PAGE TEXT: Begin

Elizabeth Tilley, child of the Mayflower

Elizabeth Tilley was 13 years old when she walked up the long wooden planks and boarded the Mayflower. Born about 1607, she had already lived in two countries and was now on her way to her third and final new country. This time though, she wouldn’t have to learn a new language and a new culture. Today it is thought that some of the problems the Pilgrims had with life in Holland was the idea that their children were becoming more Dutch than English. More worldly than Christian. When you really think about it, it is not so different from the fears parents have today of their children choosing today’s culture over the values taught by family.

So what was life like for 13 year old Elizabeth Tilley? There were a few other 13 year olds on the ship with her, they were Love Brewster (a boy), Mary Chilton, and John Cooke. There were two 14 year old boys, Francis Billington and Constance Hopkins and two 12 year old boys Samuel Fuller and Giles Hopkins. These were Elizabeth’s playmates and if you read the list there is only one other 13 year old girl, Mary Chilton.

Although history tells us very little about the children of Plymouth we can infer that whether they might have wished it or not, Mary Chilton and Elizabeth Tilley were likely often thrown together because of circumstances. And might have been confidants or in today’s vernacular, bff’s.

PAGE TEXT: End
RECORD EXTRACTS: Begin

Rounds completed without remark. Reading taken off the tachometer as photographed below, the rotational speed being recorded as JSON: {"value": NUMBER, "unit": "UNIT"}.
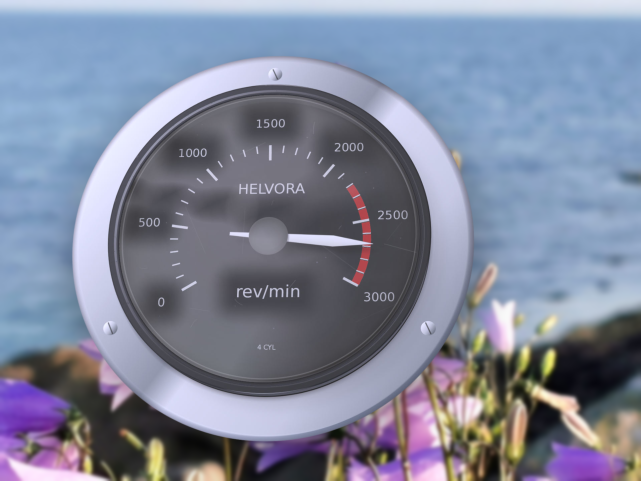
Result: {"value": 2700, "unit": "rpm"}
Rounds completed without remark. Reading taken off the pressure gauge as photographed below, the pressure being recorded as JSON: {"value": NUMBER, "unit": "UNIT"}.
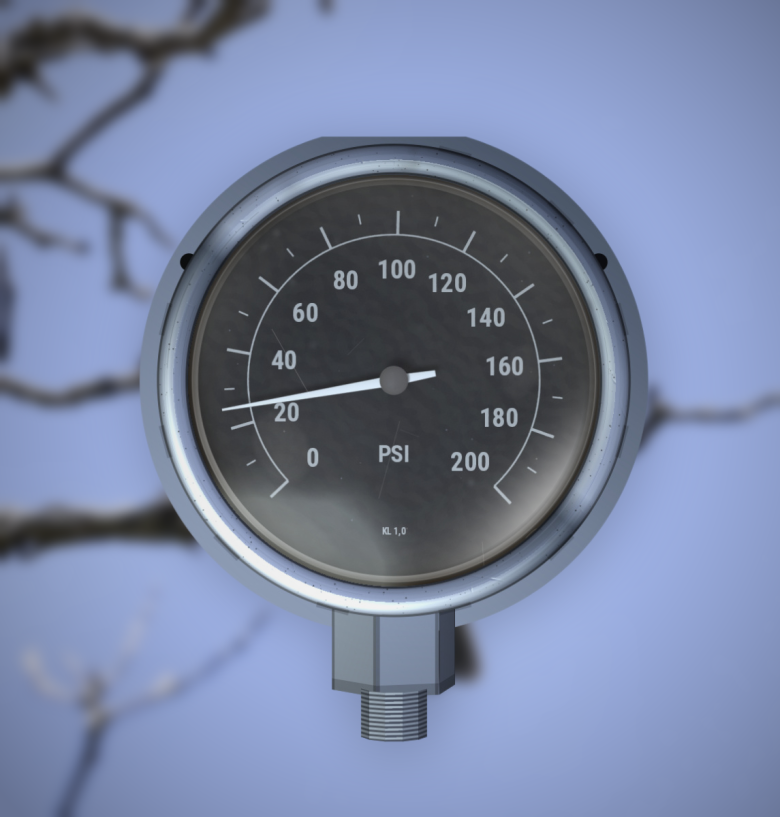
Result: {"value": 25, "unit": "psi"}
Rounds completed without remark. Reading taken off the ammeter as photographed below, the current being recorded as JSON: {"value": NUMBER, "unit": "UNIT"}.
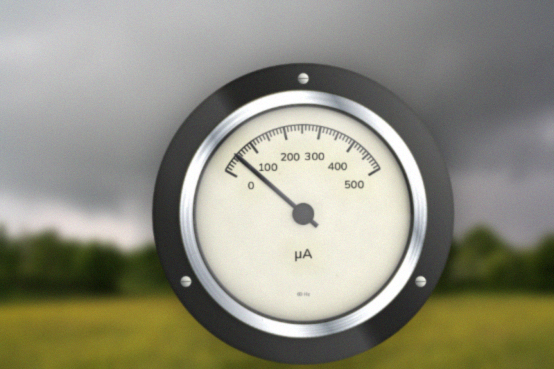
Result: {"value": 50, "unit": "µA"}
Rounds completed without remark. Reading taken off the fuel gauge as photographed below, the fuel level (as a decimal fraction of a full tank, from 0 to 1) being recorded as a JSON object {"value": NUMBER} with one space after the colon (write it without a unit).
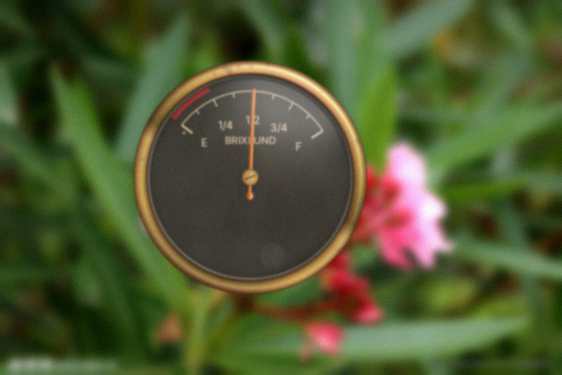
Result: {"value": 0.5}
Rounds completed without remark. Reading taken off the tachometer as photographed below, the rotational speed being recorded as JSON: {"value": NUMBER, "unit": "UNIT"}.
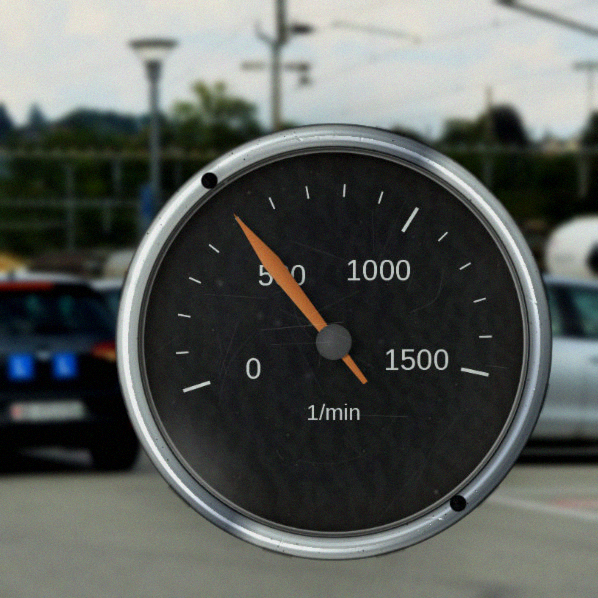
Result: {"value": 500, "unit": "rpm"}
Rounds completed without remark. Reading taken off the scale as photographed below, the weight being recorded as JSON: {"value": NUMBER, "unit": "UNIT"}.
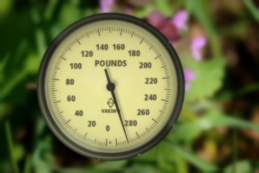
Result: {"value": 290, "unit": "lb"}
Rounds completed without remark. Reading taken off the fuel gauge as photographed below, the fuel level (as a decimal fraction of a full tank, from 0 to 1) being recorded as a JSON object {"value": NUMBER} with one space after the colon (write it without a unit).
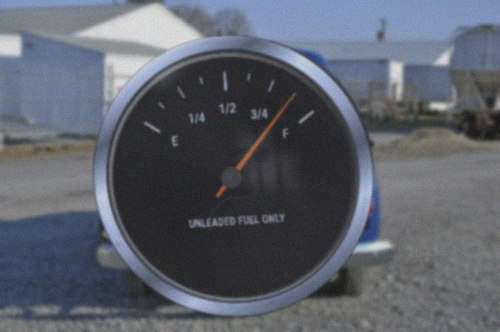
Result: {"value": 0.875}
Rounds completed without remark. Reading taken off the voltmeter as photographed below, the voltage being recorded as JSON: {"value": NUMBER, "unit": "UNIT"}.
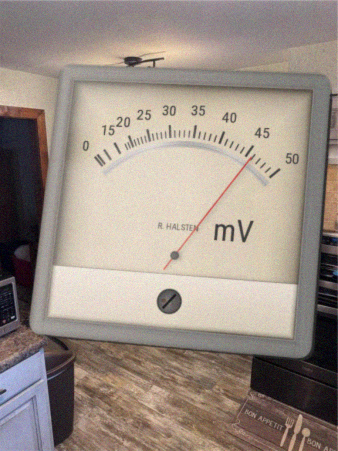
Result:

RECORD EXTRACTS: End

> **PROBLEMS AND TASKS**
A. Name every child the Elizabeth Tilley passage gives as 13 years old.
B. Reproduce the Elizabeth Tilley passage word for word, everything from "So what was" down to "girl, Mary Chilton.".
The records are separate from the Elizabeth Tilley passage.

> **COMPLETED EXERCISE**
A. Elizabeth Tilley, Love Brewster, Mary Chilton, John Cooke

B.
So what was life like for 13 year old Elizabeth Tilley? There were a few other 13 year olds on the ship with her, they were Love Brewster (a boy), Mary Chilton, and John Cooke. There were two 14 year old boys, Francis Billington and Constance Hopkins and two 12 year old boys Samuel Fuller and Giles Hopkins. These were Elizabeth’s playmates and if you read the list there is only one other 13 year old girl, Mary Chilton.